Natural variation exists in our landscapes because of the complexity of the systems at work and the multiplicity of causal factors that operate. These causal factors vary both singly and in combination along environmental gradients. They are also reinforced or dampened by internal feedback loops. Temporal variability exists due to fluctuations in the external environment. Our tendency is to handle such complexity through inductive generalization into discrete, mutually exclusive, homogeneous classes (the dominant GIS mode of data modeling discussed above), but we are merely creating an interpretation of reality. Just as models are simplifications of reality, so too are our mapped representations. Hence, Burrough’s (1986a) statement that “many soil scientists and geographers know from field experience that carefully drawn boundaries and contour lines on maps are elegant misrepresentations of changes that are often gradual, vague, or fuzzy.” It is our intuitive need to distinguish boundaries within continua that lead to many spatial data problems.
Suppose we had decided to map vegetation in three classes: woodland, shrub, and grassland. In the upper part of Figure 8.4, our job is easy; there
are homogeneous groups of the three vegetation types to which we can affix boundaries with reasonable certainty. In my 30 years of mapping vegetation, such “convenient” natural landscapes are infrequent. Most of the time it looks like the lower part of Figure 8.4, but the mapping task still needs to be done. We could introduce more classes, such as “shrub with trees” and “shrub with grass,” and all the other possible combinations that exist. However, this adds a level of complexity that doesn’t necessarily ease our problem because how many trees do we need before we abruptly change from “shrub” to “shrub with trees”? Our maps may end up with a myriad small polygons that make analysis orders of magnitude more difficult. Some would say it’s a matter of scale, you just need a finer resolution. I defy anybody to out and unambiguously peg on the ground the boundary to some woodland: Do you take the tree trunks, the extent of the crown, what about the roots? No, more often than not we just have to deal with it and interpret some boundaries. This then leads to series of polygons that users then interpret as homogeneous woodland, shrub, and grassland when in reality there is a degree of heterogeneity. Figure 8.5 gives a contingency table of uncertainties that can arise consequent on our treatment of natural variation.
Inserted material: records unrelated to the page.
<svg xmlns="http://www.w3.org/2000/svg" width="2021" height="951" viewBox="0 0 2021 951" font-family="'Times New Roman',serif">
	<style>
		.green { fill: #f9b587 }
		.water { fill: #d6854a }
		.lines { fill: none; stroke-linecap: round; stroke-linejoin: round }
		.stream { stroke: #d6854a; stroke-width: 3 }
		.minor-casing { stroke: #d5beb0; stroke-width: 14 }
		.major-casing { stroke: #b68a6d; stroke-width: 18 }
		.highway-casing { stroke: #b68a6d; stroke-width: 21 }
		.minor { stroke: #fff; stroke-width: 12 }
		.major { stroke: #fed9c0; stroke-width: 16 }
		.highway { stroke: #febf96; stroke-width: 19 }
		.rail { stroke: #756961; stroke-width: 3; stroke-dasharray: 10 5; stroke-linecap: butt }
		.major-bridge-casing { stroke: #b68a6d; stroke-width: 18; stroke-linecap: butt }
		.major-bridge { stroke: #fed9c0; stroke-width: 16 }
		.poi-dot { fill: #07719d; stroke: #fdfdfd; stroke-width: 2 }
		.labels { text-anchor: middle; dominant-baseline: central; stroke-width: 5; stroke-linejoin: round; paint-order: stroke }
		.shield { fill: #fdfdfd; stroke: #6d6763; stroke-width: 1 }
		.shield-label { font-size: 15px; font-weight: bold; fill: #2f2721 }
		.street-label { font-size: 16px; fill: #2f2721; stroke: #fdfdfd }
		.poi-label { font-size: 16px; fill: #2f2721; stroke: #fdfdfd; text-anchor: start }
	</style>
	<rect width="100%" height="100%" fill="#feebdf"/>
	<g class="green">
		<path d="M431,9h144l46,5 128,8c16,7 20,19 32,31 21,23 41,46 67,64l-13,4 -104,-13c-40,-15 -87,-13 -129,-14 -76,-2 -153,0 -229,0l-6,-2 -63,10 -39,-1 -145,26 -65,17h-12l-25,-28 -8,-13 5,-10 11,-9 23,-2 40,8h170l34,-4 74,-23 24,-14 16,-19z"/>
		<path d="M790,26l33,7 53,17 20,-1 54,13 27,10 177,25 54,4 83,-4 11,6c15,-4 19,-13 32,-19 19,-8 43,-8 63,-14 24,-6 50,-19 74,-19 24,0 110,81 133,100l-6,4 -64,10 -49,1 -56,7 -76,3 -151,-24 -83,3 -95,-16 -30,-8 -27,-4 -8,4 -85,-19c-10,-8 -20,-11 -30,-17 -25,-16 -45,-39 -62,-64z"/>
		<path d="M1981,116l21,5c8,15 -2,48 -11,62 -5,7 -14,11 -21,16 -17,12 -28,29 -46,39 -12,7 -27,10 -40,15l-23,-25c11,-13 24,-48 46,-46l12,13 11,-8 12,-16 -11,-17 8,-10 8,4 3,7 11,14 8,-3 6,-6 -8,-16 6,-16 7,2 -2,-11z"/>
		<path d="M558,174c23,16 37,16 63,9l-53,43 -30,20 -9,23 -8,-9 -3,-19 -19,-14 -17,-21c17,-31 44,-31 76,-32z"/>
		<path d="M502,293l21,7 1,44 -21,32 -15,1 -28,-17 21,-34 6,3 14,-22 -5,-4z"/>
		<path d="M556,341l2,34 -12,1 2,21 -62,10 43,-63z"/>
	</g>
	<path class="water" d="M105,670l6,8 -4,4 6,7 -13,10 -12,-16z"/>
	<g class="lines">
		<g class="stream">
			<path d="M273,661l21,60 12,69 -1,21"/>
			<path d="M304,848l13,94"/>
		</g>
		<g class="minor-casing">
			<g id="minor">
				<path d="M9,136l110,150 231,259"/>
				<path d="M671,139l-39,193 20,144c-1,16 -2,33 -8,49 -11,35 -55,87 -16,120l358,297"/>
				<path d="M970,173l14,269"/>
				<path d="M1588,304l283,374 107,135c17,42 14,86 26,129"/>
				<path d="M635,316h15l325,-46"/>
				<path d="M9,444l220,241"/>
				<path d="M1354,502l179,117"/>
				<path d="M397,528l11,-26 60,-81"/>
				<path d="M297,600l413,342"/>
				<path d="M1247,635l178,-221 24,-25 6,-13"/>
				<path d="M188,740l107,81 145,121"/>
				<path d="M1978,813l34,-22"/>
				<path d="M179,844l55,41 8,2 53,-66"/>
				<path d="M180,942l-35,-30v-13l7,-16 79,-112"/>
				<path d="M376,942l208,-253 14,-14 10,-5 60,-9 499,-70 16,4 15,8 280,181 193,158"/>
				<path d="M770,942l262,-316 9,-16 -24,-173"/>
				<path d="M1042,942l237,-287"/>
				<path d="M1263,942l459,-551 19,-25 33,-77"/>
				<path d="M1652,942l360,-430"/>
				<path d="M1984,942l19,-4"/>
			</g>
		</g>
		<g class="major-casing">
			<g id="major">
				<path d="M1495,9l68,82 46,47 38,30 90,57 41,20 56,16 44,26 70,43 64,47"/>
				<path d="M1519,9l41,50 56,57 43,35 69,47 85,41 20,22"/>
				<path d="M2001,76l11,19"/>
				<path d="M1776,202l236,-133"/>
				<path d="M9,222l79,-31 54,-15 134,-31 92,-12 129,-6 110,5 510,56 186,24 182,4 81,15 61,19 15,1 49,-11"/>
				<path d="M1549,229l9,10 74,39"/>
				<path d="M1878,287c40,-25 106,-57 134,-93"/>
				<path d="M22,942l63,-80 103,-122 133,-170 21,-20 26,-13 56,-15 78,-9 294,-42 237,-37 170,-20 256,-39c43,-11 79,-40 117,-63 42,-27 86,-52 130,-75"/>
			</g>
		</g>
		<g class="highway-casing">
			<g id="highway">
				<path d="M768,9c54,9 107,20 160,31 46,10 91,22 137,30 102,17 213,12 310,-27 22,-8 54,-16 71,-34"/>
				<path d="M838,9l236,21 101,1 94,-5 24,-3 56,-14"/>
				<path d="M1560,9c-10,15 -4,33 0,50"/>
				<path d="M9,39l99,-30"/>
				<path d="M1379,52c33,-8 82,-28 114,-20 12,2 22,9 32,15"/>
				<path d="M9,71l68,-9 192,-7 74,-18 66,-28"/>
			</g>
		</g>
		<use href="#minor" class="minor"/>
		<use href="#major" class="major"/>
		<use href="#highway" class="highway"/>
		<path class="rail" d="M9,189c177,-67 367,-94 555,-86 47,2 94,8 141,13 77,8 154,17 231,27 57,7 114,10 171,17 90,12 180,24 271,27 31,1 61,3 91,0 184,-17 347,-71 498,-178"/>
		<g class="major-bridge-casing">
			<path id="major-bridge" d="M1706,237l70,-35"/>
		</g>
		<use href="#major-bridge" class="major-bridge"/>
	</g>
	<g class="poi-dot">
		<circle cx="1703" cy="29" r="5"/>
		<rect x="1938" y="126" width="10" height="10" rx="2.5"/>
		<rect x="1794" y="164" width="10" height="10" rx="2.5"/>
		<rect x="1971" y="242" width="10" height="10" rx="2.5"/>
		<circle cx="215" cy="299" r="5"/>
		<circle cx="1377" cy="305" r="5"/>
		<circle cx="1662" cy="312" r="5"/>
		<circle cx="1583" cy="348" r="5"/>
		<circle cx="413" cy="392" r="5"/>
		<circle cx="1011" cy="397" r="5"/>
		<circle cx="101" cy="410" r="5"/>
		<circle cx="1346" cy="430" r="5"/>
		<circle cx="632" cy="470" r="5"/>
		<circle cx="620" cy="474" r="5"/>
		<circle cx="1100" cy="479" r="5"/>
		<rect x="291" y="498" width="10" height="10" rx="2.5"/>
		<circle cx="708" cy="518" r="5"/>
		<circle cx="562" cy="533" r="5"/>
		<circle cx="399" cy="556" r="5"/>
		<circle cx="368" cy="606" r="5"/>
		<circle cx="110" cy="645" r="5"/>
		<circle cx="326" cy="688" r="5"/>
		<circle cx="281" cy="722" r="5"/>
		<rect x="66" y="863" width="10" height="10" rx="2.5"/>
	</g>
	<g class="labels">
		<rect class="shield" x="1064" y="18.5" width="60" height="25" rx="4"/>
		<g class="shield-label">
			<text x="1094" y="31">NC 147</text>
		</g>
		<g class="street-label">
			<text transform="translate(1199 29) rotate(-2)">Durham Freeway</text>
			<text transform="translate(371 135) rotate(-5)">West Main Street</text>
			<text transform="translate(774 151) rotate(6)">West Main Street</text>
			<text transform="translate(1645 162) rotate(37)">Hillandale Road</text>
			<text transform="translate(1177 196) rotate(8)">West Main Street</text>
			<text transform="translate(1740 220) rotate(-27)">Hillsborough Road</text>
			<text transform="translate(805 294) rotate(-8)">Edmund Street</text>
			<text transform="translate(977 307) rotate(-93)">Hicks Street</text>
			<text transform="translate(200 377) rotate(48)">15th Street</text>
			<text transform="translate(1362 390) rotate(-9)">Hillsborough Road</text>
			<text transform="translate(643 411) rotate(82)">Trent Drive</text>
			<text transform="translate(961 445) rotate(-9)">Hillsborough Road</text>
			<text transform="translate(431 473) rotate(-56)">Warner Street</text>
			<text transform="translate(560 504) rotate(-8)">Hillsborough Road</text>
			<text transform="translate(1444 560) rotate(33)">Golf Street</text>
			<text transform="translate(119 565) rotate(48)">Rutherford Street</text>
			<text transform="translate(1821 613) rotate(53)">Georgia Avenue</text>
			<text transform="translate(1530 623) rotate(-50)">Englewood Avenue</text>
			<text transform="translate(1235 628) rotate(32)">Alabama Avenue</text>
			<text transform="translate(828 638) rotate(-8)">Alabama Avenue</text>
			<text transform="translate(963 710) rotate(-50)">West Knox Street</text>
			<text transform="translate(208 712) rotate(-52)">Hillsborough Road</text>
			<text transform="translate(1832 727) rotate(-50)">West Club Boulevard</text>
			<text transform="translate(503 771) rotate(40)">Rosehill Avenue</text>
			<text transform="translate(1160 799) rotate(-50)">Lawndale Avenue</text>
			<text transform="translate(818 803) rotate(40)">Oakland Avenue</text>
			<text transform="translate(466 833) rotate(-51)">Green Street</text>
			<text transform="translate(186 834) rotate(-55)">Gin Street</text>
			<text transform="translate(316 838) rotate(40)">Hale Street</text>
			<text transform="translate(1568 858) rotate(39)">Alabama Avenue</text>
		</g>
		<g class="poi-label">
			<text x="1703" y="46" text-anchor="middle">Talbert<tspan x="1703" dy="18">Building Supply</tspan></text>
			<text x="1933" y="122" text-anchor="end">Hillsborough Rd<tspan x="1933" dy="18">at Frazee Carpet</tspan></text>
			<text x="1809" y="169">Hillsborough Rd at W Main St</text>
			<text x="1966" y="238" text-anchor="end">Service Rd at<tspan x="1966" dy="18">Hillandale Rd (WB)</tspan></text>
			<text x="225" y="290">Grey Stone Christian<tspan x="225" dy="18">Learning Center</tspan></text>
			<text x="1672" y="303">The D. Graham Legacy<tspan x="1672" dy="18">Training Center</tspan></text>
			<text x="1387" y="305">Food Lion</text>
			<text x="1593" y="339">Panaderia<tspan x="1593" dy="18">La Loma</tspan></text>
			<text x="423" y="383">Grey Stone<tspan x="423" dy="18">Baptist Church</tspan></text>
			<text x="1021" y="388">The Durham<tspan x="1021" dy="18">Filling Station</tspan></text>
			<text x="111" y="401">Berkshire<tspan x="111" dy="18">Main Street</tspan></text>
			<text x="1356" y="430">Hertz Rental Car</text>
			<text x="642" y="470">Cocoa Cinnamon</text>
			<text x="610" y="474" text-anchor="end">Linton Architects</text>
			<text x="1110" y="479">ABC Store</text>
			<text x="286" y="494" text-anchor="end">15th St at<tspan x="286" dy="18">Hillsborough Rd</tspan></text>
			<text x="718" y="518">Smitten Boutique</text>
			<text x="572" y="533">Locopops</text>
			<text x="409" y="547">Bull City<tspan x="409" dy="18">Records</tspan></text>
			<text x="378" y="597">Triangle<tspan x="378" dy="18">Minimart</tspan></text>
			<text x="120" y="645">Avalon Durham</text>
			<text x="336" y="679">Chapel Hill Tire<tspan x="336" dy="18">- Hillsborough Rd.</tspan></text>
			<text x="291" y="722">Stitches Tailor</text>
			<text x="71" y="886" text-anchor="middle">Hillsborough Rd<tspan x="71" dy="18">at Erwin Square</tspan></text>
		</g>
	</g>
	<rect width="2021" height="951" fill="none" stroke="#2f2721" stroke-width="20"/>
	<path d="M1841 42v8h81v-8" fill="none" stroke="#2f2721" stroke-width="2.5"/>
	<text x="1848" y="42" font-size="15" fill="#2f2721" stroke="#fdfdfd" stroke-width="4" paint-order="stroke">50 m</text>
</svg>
As Bouille (1982) states: “Most of the phenomena that we deal with … are imperfectly organized, incompletely structured, not exactly accurate, etc.
In a word, the phenomena are ‘fuzzy.’ However, we must not reject fuzzy data, we must not transform them into more exact data; we must keep them as fuzzy data and process them as fuzzy information by fuzzy operators producing fuzzy results.” We will return to the issue of fuzziness later in this chapter.